A défaut de trouver preneur pour ses idées révolutionnaires sur «The Economist» qu’il dit lire assidument, le patron de Richbond s’offre un coup de promotion sur le «Financial Times». Dans un récent article que le FT lui consacre, anniversaire de son groupe servant comme alibi, Karim ressasse la même chanson qu’il fredonne depuis des années.
A ses yeux, le Maroc est un pays stable et propice aux affaires. Il loue l’implantation de grands groupes industriels étrangers et l’initiative d’ouverture du Maroc sur l’Afrique qui a permis à des investisseurs Marocains, dont Richbond, d’élargir leurs horizons – et évidemment gonfler leurs portefeuilles.
Mais au lieu de montrer de la gratitude envers la voie royale qui a été tracée pour lui faciliter de s’implanter en Afrique, l’homme d’affaires sait que son meilleur ressort pour faire parler de ses entreprises est encore et toujours de s’élever en tant que milliardaire de gauche qui bénéficie de la vision stratégique d’un régime tout en le vilipendant.
Karim Tazi sait bien que l’ancrage africain dont il parle n’a été possible que grâce à l’implication personnelle du roi. C’est cette implication et un travail de longue haleine qui ont permis à Karim Tazi de lancer la construction de deux usines en Côte d’Ivoire et de se lancer dans la promotion immobilière dans ces contrées où peu d’investisseurs se hasardent sans avoir la certitude d’être soutenus.
Karim Tazi aurait tout simplement pu avouer que c’est grâce à la stabilité de ce pays, dont la monarchie est garante, que son business va bien et engrange des bénéfices depuis des décennies. Mais comme il y a toujours un mais avec le «mécène» des Lhaqed et autres révolutionnaires de la 25ème heure, la cadence du changement n’est pas à son goût. Il se plaint des poursuites contre les militants des Droits de l’Homme et des journalistes, sans toutefois les nommer.

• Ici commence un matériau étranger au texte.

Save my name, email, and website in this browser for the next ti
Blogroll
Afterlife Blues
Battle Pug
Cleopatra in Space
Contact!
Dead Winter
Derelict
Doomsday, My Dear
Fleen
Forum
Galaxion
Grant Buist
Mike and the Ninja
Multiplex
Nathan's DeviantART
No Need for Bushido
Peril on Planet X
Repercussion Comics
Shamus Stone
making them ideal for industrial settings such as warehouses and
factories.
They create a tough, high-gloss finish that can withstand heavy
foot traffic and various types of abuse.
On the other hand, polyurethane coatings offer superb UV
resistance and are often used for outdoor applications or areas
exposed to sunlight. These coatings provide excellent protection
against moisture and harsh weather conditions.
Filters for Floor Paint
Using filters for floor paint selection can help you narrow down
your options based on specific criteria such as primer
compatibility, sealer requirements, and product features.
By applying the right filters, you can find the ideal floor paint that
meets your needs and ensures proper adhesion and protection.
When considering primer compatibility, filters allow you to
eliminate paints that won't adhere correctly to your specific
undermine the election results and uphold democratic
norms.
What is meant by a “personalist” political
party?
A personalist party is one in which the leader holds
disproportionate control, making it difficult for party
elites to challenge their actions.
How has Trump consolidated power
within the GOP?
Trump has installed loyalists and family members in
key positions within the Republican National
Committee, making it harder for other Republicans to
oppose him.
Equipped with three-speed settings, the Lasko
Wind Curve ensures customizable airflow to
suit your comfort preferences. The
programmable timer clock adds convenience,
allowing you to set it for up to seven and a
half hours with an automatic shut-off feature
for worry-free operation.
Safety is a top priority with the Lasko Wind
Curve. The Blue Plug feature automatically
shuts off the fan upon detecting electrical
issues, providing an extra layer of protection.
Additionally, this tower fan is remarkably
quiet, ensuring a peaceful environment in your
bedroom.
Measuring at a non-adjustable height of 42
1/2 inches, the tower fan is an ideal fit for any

S’agirait-il de Ouafae Charaf incarcérée pour dénonciation d’un crime qui n’a pas eu lieu ? Ou alors de Hicham Mansouri, qui n’a jamais été journaliste, emprisonné pour avoir profité des faveurs d’une femme mariée ? Sinon de Maâti Monjib, le grand historien qui a détourné 3 millions de dirhams ?
Non seulement Karim Tazi n’en dit pas un mot, mais il nous sert un autre mystère à la place. Pour lui, des cercles du pouvoir et des responsables sécuritaires guettent le moment propice pour un retour en arrière et la remise en cause des quelques acquis de ces dernières années.
Karim Tazi ne nous dit pas de qui il parle exactement. Il devrait pourtant avoir le courage de nommer ces «nostalgiques» d’une ère révolue qui seraient dans l’entourage du roi et de désigner qui dans les services sécuritaires entrave la marche du pays vers la démocratie. En homme qui sait compter, Tazi sait ou devrait savoir qu’on ne produit pas de résultat sans être précis. Et il ne sert à rien de pointer du doigt des dysfonctionnements sans les nommer.
Qui parmi les responsables sécuritaires serait donc tenté par un retour en arrière ? Serait-ce le pacha de Aïn Sebaâ ? Le moqaddem du quartier Polo ? Ou alors l’inspecteur des impôts ?
Karim Tazi montre encore une fois que l’ouate, les ressorts et les couvre-lits ne font pas bon ménage avec l’analyse politique.
Il y a cependant plus important dans cet article qui ressemble à un publireportage sur les entreprises Tazi où on mêle des considérations politiques comme pour faire diversion sur l’aspect promotionnel de la marchandise à vendre. L’article en devient hybride, quasi-monstrueux. Il y est question à la fois de la critique du régime et des louanges des entreprises de M. Tazi.
L’aspect réclame est tellement criant qu’il est clair que la critique politique n’est qu’un alibi pour vendre les produits de Tazi. Karim Tazi fait donc recette en vilipendant le régime. Il s’élève en figure de la défense des réformes démocratiques pour vendre ses matelas et autres articles. Cette technique de vente est sans avenir.
Car non seulement M. Tazi mord la main qui le nourrit, mais la mythologie qu’il a créé autour de la création des entreprises de son père (un pur produit de l’arbitraire de la nationalisation) risque de s’effondrer comme un château de carte à l’épreuve d’un simple exposé d’un étudiant qui poursuit des études dans l’histoire contemporaine du Maroc.